Today one of the arguments against using nuclear weapons to deter non-nuclear attacks is that it invites proliferation. It seems clear in this case, based on the available PRC historical materials, that US nuclear threats during the Korean War played a critical role in communist China’s decision to build the bomb.
Lack of comparable access to North Korean historical materials makes it difficult to know if its nuclear weapons program is rooted in the same war-time experience. But it’s not an unreasonable assumption.
The Chinese communist leadership’s response to US nuclear threats 60 years ago continues to inhibit international diplomatic efforts to stop North Korea’s pursuit of nuclear weapons today. On the one hand, its relationship with North Korea, forged during the Korean War and celebrated by Xi Jinping on its 60th anniversary, puts Chinese leaders in a unique position to influence North Korean behavior. The PRC certainly does not want another nuclear-armed state on its border. So many other nations, including the United States, expect Chinese leaders to use their influence to persuade their North Korean counterparts to dismantle their nuclear weapons program. But as noted in a 1995 Japanese Defense Agency (JDA) study of Japan’s nuclear options,
“Although North Korea’s nuclear development is like a dagger stuck to China’s throat, it has the same logical justification of China’s own nuclear development. China cannot condemn it.
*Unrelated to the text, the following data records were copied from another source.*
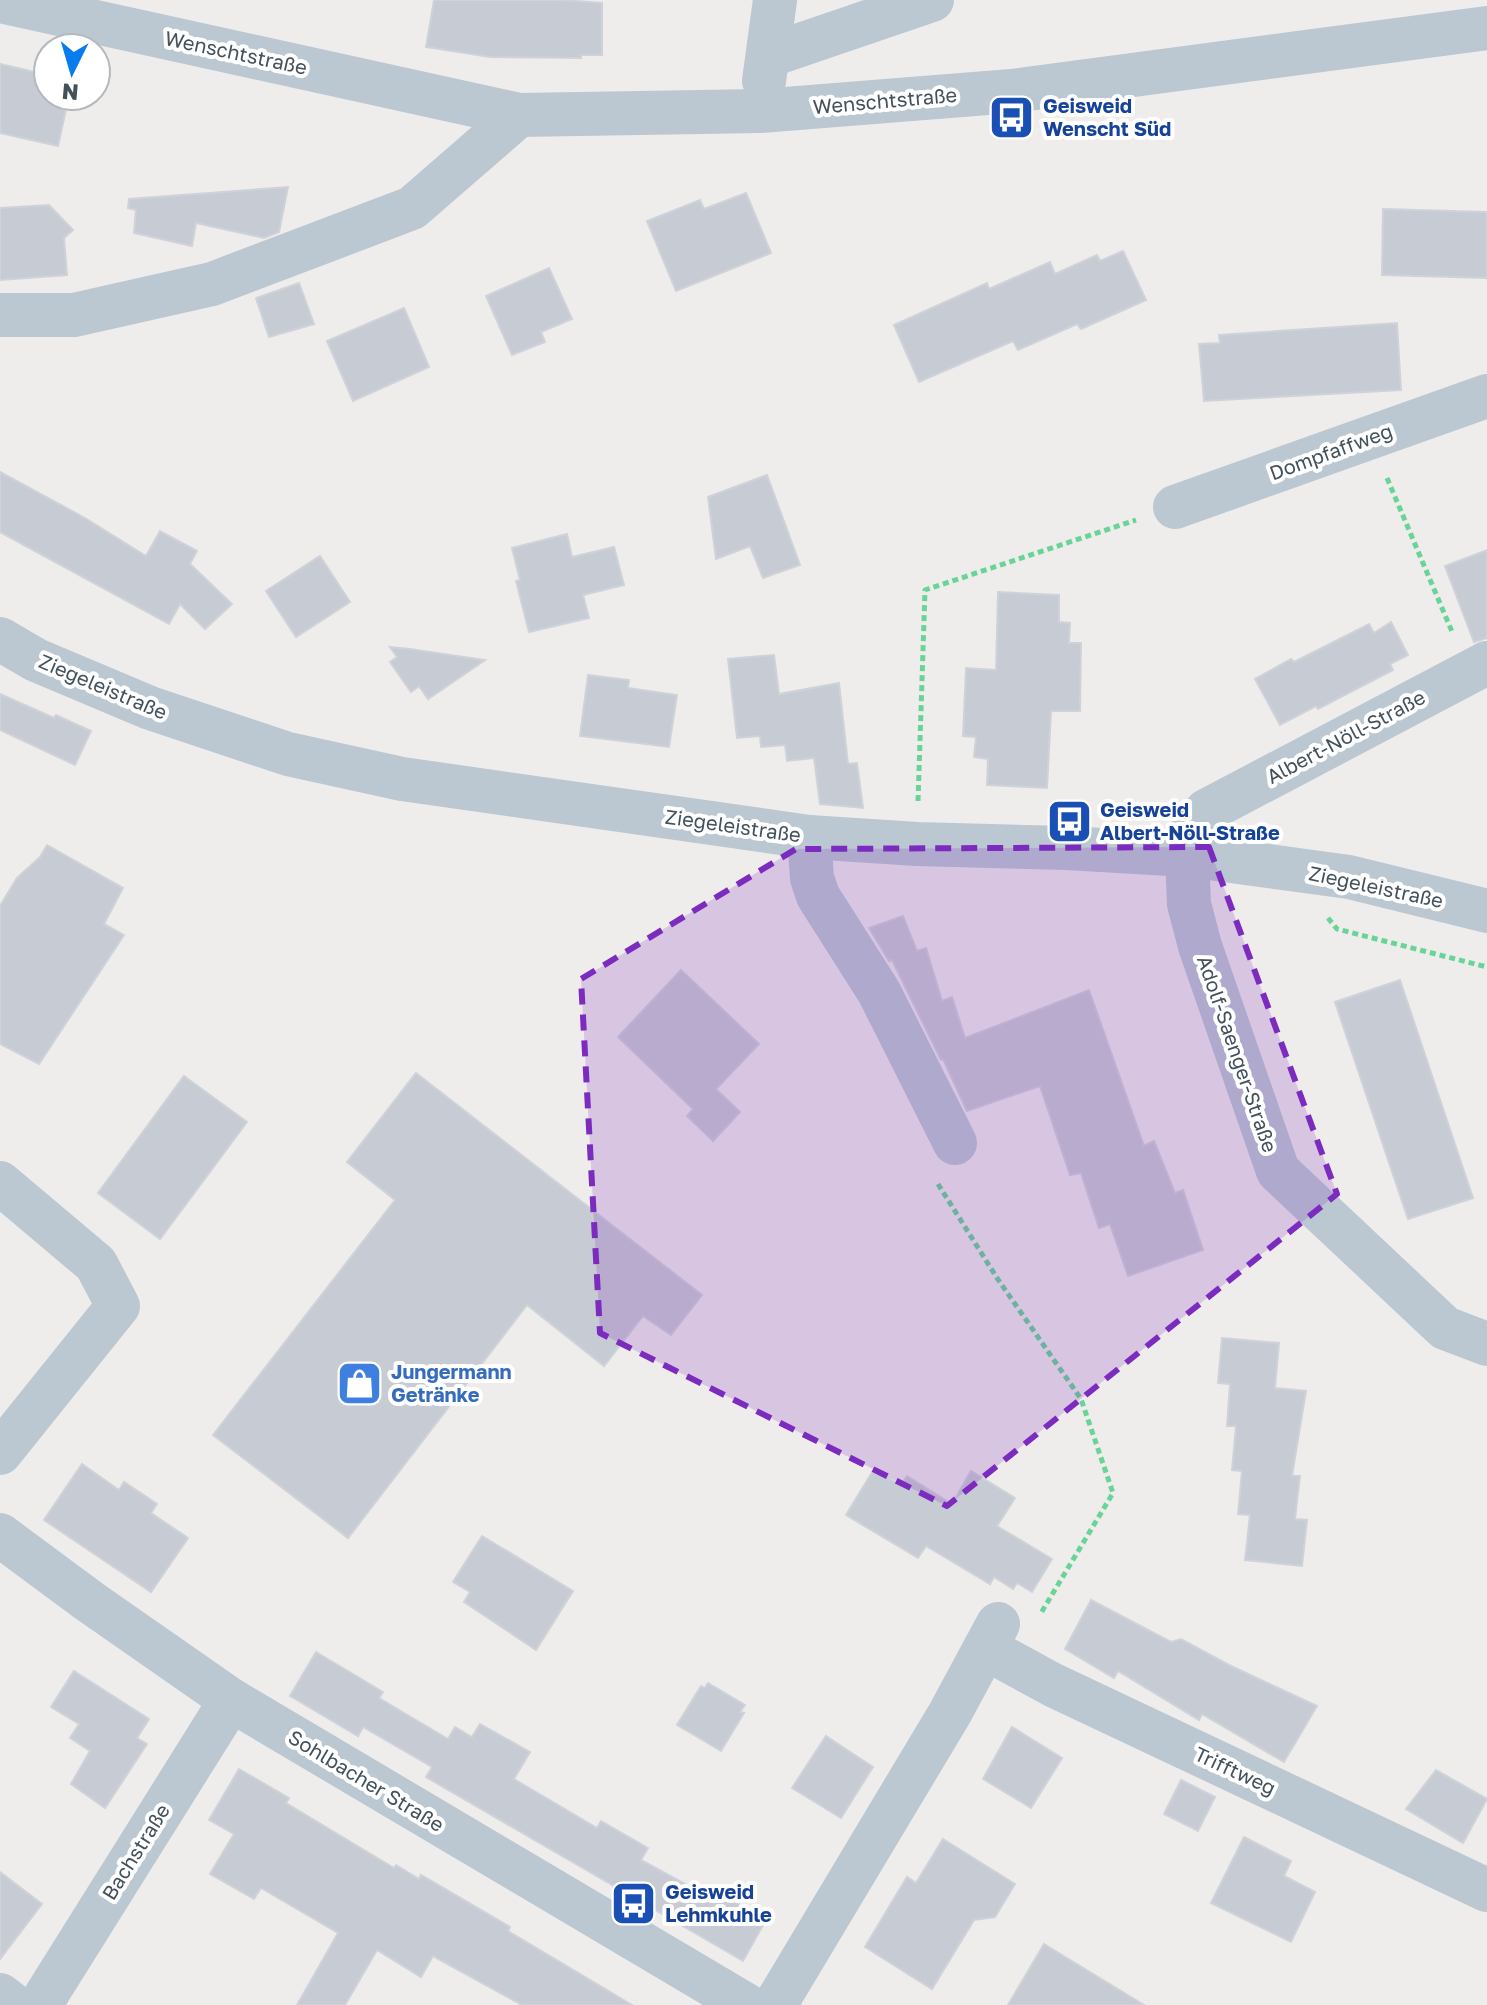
<svg xmlns="http://www.w3.org/2000/svg" width="1487" height="2005" font-family="'Golos Text',sans-serif">
<style>
.building{fill:#c7cbd3;stroke:#cfd3d9;stroke-width:2}
.lines{fill:none;stroke-linecap:round;stroke-linejoin:round}
.path{stroke:#69d498;stroke-width:5;stroke-dasharray:6 4;stroke-linecap:butt}
.minor{stroke:#bbc8d1;stroke-width:44}
.marked{fill:#7b2cbf;fill-opacity:0.2;stroke:#7b2cbf;stroke-width:6;stroke-dasharray:16 10;stroke-linejoin:round}
.labels{text-anchor:middle;stroke-width:8;stroke-linejoin:round;paint-order:stroke}
.street-label{font-size:20px;fill:#43515b;stroke:#fff}
.transit-label{font-size:20px;font-weight:bold;fill:#164399;stroke:#fff;text-anchor:start}
.shop-label{font-size:20px;font-weight:bold;fill:#366cbe;stroke:#fff;text-anchor:start}
</style>
<rect width="100%" height="100%" fill="#efecec"/>
<g class="building">
<path d="M 434,0 L 563,0 L 602,3 L 602,55 L 581,55 L 581,58 L 490,57 L 426,47 Z"/>
<path d="M 0,64 L 48,75 L 48,96 L 69,96 L 58,146 L 0,133 Z"/>
<path d="M 288,187 L 279,232 L 264,238 L 196,223 L 192,246 L 134,233 L 136,210 L 128,208 L 129,199 Z"/>
<path d="M 746,193 L 771,253 L 676,291 L 647,221 L 700,200 L 704,209 Z"/>
<path d="M 49,205 L 73,230 L 64,238 L 67,275 L 0,280 L 0,208 Z"/>
<path d="M 1383,209 L 1487,212 L 1487,278 L 1382,275 Z"/>
<path d="M 1123,251 L 1146,300 L 1081,329 L 1077,324 L 1018,350 L 1013,341 L 919,382 L 894,325 L 987,283 L 989,289 L 1050,262 L 1055,274 L 1097,255 L 1100,261 Z"/>
<path d="M 549,268 L 572,319 L 541,332 L 545,342 L 512,355 L 486,296 Z"/>
<path d="M 299,283 L 314,324 L 269,337 L 256,298 Z"/>
<path d="M 404,308 L 429,367 L 353,401 L 327,341 Z"/>
<path d="M 1397,323 L 1401,390 L 1204,401 L 1199,344 L 1220,343 L 1219,335 Z"/>
<path d="M 0,472 L 85,518 L 146,556 L 160,531 L 197,551 L 190,564 L 232,604 L 205,629 L 180,604 L 169,624 L 0,532 Z"/>
<path d="M 767,475 L 800,565 L 763,578 L 750,546 L 716,559 L 708,497 Z"/>
<path d="M 567,534 L 572,557 L 614,547 L 624,585 L 583,595 L 589,618 L 529,632 L 516,581 L 520,580 L 512,548 Z"/>
<path d="M 1487,550 L 1487,638 L 1474,642 L 1445,566 Z"/>
<path d="M 320,556 L 350,602 L 296,637 L 266,591 Z"/>
<path d="M 998,592 L 1059,595 L 1059,622 L 1070,623 L 1069,643 L 1081,643 L 1080,711 L 1051,711 L 1047,788 L 987,785 L 988,759 L 974,757 L 976,737 L 963,736 L 966,668 L 996,670 Z"/>
<path d="M 1391,622 L 1408,655 L 1390,664 L 1393,670 L 1318,709 L 1316,706 L 1280,725 L 1255,679 L 1291,659 L 1294,662 L 1369,624 L 1374,633 Z"/>
<path d="M 390,647 L 410,649 L 485,660 L 428,699 L 419,686 L 411,692 L 390,662 L 397,657 Z"/>
<path d="M 774,655 L 779,694 L 839,683 L 848,764 L 857,763 L 863,808 L 820,804 L 814,758 L 787,761 L 785,745 L 761,747 L 760,736 L 737,738 L 728,659 Z"/>
<path d="M 588,675 L 629,680 L 628,688 L 677,695 L 669,747 L 580,736 Z"/>
<path d="M 0,694 L 54,718 L 56,715 L 91,731 L 75,765 L 0,730 Z"/>
<path d="M 47,845 L 123,888 L 104,924 L 124,935 L 39,1064 L 0,1044 L 0,906 L 17,878 L 40,857 Z"/>
<path d="M 903,916 L 917,951 L 926,948 L 942,1001 L 952,997 L 965,1038 L 1089,990 L 1144,1146 L 1154,1141 L 1175,1193 L 1183,1190 L 1203,1250 L 1128,1276 L 1110,1224 L 1099,1228 L 1081,1173 L 1070,1175 L 1040,1086 L 967,1111 L 943,1059 L 941,1060 L 892,960 L 889,961 L 869,928 Z"/>
<path d="M 681,970 L 759,1044 L 716,1089 L 740,1112 L 713,1141 L 687,1116 L 693,1109 L 618,1037 Z"/>
<path d="M 1400,980 L 1473,1198 L 1408,1219 L 1335,1002 Z"/>
<path d="M 416,1073 L 702,1295 L 671,1335 L 643,1316 L 604,1366 L 527,1305 L 348,1538 L 213,1435 L 395,1200 L 347,1162 Z"/>
<path d="M 184,1076 L 247,1122 L 160,1239 L 98,1193 Z"/>
<path d="M 1222,1338 L 1279,1343 L 1275,1388 L 1306,1391 L 1292,1476 L 1300,1476 L 1295,1519 L 1307,1520 L 1302,1566 L 1245,1560 L 1250,1515 L 1238,1514 L 1242,1471 L 1232,1470 L 1236,1426 L 1227,1426 L 1230,1384 L 1218,1383 Z"/>
<path d="M 82,1464 L 119,1490 L 124,1482 L 157,1504 L 151,1513 L 188,1538 L 151,1592 L 44,1520 Z"/>
<path d="M 874,1469 L 901,1485 L 907,1476 L 952,1504 L 971,1471 L 1015,1498 L 997,1526 L 1052,1559 L 1032,1592 L 1017,1583 L 1013,1589 L 994,1577 L 990,1584 L 926,1546 L 918,1558 L 846,1515 Z"/>
<path d="M 482,1536 L 573,1591 L 536,1650 L 464,1602 L 470,1592 L 453,1582 Z"/>
<path d="M 1091,1600 L 1171,1642 L 1181,1639 L 1229,1665 L 1317,1706 L 1284,1762 L 1202,1714 L 1199,1720 L 1118,1671 L 1114,1678 L 1065,1649 Z"/>
<path d="M 316,1652 L 383,1692 L 379,1698 L 448,1739 L 455,1727 L 472,1737 L 480,1724 L 530,1752 L 514,1779 L 597,1828 L 601,1821 L 648,1848 L 641,1860 L 718,1902 L 722,1894 L 766,1920 L 743,1961 L 426,1777 L 432,1767 L 363,1727 L 358,1736 L 290,1696 Z"/>
<path d="M 74,1671 L 149,1719 L 137,1738 L 147,1744 L 105,1808 L 71,1784 L 90,1751 L 70,1738 L 79,1724 L 51,1707 Z"/>
<path d="M 708,1683 L 745,1705 L 740,1712 L 744,1713 L 721,1751 L 677,1725 L 701,1686 L 705,1688 Z"/>
<path d="M 1012,1727 L 1062,1758 L 1031,1808 L 983,1779 Z"/>
<path d="M 826,1736 L 873,1767 L 841,1818 L 792,1788 Z"/>
<path d="M 239,1769 L 289,1798 L 286,1803 L 394,1868 L 396,1865 L 419,1879 L 421,1875 L 510,1927 L 508,1931 L 632,2005 L 522,2005 L 433,1956 L 421,1977 L 377,1950 L 345,2005 L 297,2005 L 338,1933 L 261,1888 L 254,1899 L 210,1874 L 234,1834 L 209,1820 Z"/>
<path d="M 1436,1770 L 1487,1799 L 1463,1843 L 1406,1809 Z"/>
<path d="M 1181,1780 L 1215,1797 L 1198,1831 L 1164,1814 Z"/>
<path d="M 1244,1837 L 1291,1861 L 1284,1876 L 1315,1892 L 1291,1942 L 1211,1903 Z"/>
<path d="M 943,1839 L 1015,1884 L 995,1917 L 974,1920 L 932,1989 L 865,1947 L 907,1877 L 916,1883 Z"/>
<path d="M 0,1872 L 42,1904 L 0,1959 Z"/>
<path d="M 1044,1944 L 1144,2005 L 1008,2005 Z"/>
</g>
<g class="lines">
<g class="path">
<path d="M 1387,478 L 1453,634"/>
<path d="M 918,801 L 925,590 L 1136,520"/>
<path d="M 1328,918 L 1337,929 L 1487,967"/>
<path d="M 938,1184 L 997,1278 L 1081,1399 L 1113,1493 L 1041,1613"/>
</g>
<g class="minor">
<path d="M 0,1 L 519,115 L 760,111 L 1012,91 L 1487,28"/>
<path d="M 768,56 L 932,0"/>
<path d="M 764,81 L 775,0"/>
<path d="M 0,315 L 74,315 L 212,284 L 412,208 L 519,115"/>
<path d="M 1175,507 L 1487,396"/>
<path d="M 0,639 L 36,660 L 150,708 L 288,754 L 402,779 L 809,837 L 917,844 L 1067,848 L 1187,855 L 1349,877 L 1487,911"/>
<path d="M 1487,663 L 1206,811 L 1192,830 L 1187,855 L 1189,904 L 1200,946 L 1278,1171 L 1445,1328 L 1487,1344"/>
<path d="M 809,837 L 812,878 L 818,896 L 879,992 L 955,1143"/>
<path d="M 0,1183 L 96,1264 L 118,1306 L 0,1453"/>
<path d="M 0,1535 L 89,1601 L 231,1700 L 746,2005"/>
<path d="M 985,1648 L 1053,1685 L 1487,1890"/>
<path d="M 0,1995 L 13,2005"/>
<path d="M 40,2005 L 231,1700"/>
<path d="M 775,2005 L 950,1713 L 998,1624"/>
</g>
</g>
<path class="marked" d="M 1209,847 L 1337,1194 L 947,1506 L 600,1333 L 581,979 L 796,849 Z"/>
<defs>
<symbol id="bus-square" viewBox="-11 -11 22 22"><rect x="-9" y="-9" width="18" height="18" rx="4" fill="#1a4fb4" stroke="#fff"/><path d="M-5-6H5V4H4V6H2V4H-2V6H-4V4H-5ZM-3.5-4V0h7V-4ZM-3.5 1.2v1.5H-2V1.2ZM2 1.2v1.5H3.5V1.2Z" fill="#fff"/></symbol>
<symbol id="shop-square" viewBox="-11 -11 22 22"><rect x="-9" y="-9" width="18" height="18" rx="4" fill="#3f7fe0" stroke="#fff"/><path d="M-5-2.5h2.3a2.7 3.5 0 0 1 5.4 0H5L5.5 6h-11ZM-1.5-2.5h3a1.5 2.3 0 0 0-3 0Z" fill="#fff"/></symbol>
</defs>
<g fill-rule="evenodd">
<use href="#bus-square" x="986" y="92" width="51" height="51"/>
<use href="#bus-square" x="1044" y="796" width="51" height="51"/>
<use href="#shop-square" x="334" y="1358" width="51" height="51"/>
<use href="#bus-square" x="608" y="1878" width="51" height="51"/>
</g>
<g class="labels">
<g class="street-label">
<text transform="translate(236 53) rotate(12)" y="7">Wenschtstraße</text>
<text transform="translate(885 101) rotate(-5)" y="7">Wenschtstraße</text>
<text transform="translate(1331 452) rotate(-20)" y="7">Dompfaffweg</text>
<text transform="translate(103 687) rotate(23)" y="7">Ziegeleistraße</text>
<text transform="translate(1346 737) rotate(-28)" y="7">Albert-Nöll-Straße</text>
<text transform="translate(733 826) rotate(8)" y="7">Ziegeleistraße</text>
<text transform="translate(1376 887) rotate(12)" y="7">Ziegeleistraße</text>
<text transform="translate(1237 1054) rotate(71)" y="7">Adolf-Saenger-Straße</text>
<text transform="translate(1235 1771) rotate(25)" y="7">Trifftweg</text>
<text transform="translate(366 1781) rotate(31)" y="7">Sohlbacher Straße</text>
<text transform="translate(136 1852) rotate(-58)" y="7">Bachstraße</text>
</g>
<g class="transit-label">
<text x="1043" y="113">Geisweid<tspan x="1043" dy="23">Wenscht Süd</tspan></text>
<text x="1100" y="817">Geisweid<tspan x="1100" dy="23">Albert-Nöll-Straße</tspan></text>
<text x="665" y="1899">Geisweid<tspan x="665" dy="23">Lehmkuhle</tspan></text>
</g>
<g class="shop-label">
<text x="391" y="1379">Jungermann<tspan x="391" dy="23">Getränke</tspan></text>
</g>
</g>
<g transform="translate(72 72) rotate(185)"><circle r="38" fill="#ffffff" stroke="#b4b9bd" stroke-width="2"/>
<path d="M0-6L14 30L0 20L-14 30Z" fill="#067cef"/>
<text y="-12" font-size="22" font-weight="bold" text-anchor="middle" fill="#43515b">N</text>
</g>
</svg>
It is nothing other than an entanglement in one’s own net.”
Lessons for No First Use
The Korean War is not a minor outlier in the history of nuclear deterrence. It is a defining event that shaped the political and security contours of Asia during the Cold War with a legacy that remains relevant today. The US experience in Korea shows how attempting to use nuclear threats to deter large-scale conventional attacks can fail, and that one of the potential consequences of failure is nuclear proliferation.